Highly successful in his field, his outstanding chemical engineering for Project Apollo was only part of excellence in membrane research.

Li has devoted himself into the membrane and separation technologies and made great contributions in this field.

In 2000, he was awarded the Perkin Medal by the Society of Chemical Industry, the highest chemical engineering award available to scientists in the US. He is the only Chinese-American to have been so honored since the award began in 1906.

Li was elected the US National Academy of Engineering in 1990.

Despite his great success in the US, Li felt obligated to return to China to contribute to science in his motherland.

To honor his contribution to China's scientific development, Li was given the International Science and Technology Cooperation Award on Jan 9 by the Chinese government, its highest award to foreign scientists and organizations.

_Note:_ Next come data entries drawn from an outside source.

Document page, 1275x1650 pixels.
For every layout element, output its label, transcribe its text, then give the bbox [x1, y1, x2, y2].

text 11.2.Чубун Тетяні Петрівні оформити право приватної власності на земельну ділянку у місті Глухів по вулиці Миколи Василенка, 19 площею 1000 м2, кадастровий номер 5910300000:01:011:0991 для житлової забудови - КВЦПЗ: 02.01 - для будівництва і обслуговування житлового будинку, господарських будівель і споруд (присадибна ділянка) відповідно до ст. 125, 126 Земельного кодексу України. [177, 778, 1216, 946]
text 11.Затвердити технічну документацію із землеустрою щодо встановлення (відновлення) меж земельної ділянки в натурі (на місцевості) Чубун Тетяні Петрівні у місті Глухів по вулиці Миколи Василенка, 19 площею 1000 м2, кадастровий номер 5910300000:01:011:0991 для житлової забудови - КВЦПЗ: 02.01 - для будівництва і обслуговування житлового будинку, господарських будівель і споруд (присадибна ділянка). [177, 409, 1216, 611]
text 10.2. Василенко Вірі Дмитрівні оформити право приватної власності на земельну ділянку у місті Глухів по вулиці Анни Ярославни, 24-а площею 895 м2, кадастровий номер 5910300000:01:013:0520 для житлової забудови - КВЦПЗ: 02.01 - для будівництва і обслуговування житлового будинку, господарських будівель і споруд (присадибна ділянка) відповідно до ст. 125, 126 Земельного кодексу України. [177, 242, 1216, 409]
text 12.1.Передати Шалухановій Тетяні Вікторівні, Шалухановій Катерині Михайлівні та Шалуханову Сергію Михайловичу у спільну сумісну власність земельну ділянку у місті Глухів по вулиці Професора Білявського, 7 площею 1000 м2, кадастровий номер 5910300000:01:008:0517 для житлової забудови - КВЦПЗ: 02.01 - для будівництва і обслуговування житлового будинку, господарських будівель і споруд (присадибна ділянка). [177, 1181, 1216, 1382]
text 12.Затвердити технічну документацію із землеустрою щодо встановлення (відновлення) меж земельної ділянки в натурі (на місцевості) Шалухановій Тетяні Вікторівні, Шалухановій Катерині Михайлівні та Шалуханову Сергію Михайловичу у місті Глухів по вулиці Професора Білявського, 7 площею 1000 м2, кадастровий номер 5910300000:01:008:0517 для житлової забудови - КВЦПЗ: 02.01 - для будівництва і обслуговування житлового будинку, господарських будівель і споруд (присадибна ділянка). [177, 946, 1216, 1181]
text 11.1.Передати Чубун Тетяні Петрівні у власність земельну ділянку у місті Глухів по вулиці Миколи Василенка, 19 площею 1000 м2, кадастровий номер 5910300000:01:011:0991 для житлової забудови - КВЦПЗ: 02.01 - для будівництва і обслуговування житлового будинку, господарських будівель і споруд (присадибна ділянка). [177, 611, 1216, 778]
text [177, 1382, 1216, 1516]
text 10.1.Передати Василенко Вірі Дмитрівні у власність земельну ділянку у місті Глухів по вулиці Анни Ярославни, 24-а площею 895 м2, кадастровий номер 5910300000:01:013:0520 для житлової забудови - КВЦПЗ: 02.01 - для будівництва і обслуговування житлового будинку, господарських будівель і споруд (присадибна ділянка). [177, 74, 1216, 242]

"I read books when I was a kid and learned how China was bullied because it was weak then. ... My father, as a patriot, also inspired me to love my roots," Li said.

" I have been in close cooperation and had extensive professional exchanges with China for over 30 years, and will certainly continue doing so in my lifetime in the hope to continue to make my contribution to China's scientific and sustainable technology development."

Li first returned to the Chinese mainland in 1982, when he began close cooperation with China in resource utilization, energy and environmental industries.

He chairs the advisory board of the National Institute of Clean and Low Carbon Energy, under the Shenhua Group Corp Ltd, China's biggest coal company.

Li and his wife, a statistics and management expert, introduced an advanced quality management system, Six-Sigma, to NICE, which leads more than 40 research projects, 300 patent applications and other significant innovation in relevant areas.

President Xi Jinping has emphasized that "the direction of technological development in China is innovation, innovation and innovation," Li said, adding that China has made unprecedented progress in science and technological development, and has made remarkable achievements in recent years through the strong support of the Chinese government.

"Six-Sigma is a scientific methodology to encourage and in fact increase innovation," Li said.

He is now helping China to prepare for the Eighth Sino-US Conference on Chemical Engineering in 2015 in Shanghai.

"My current plan is to continue cooperation (with China) in the high-tech fields such as water resource, clean energy, environmental protection, and membrane technology," he said.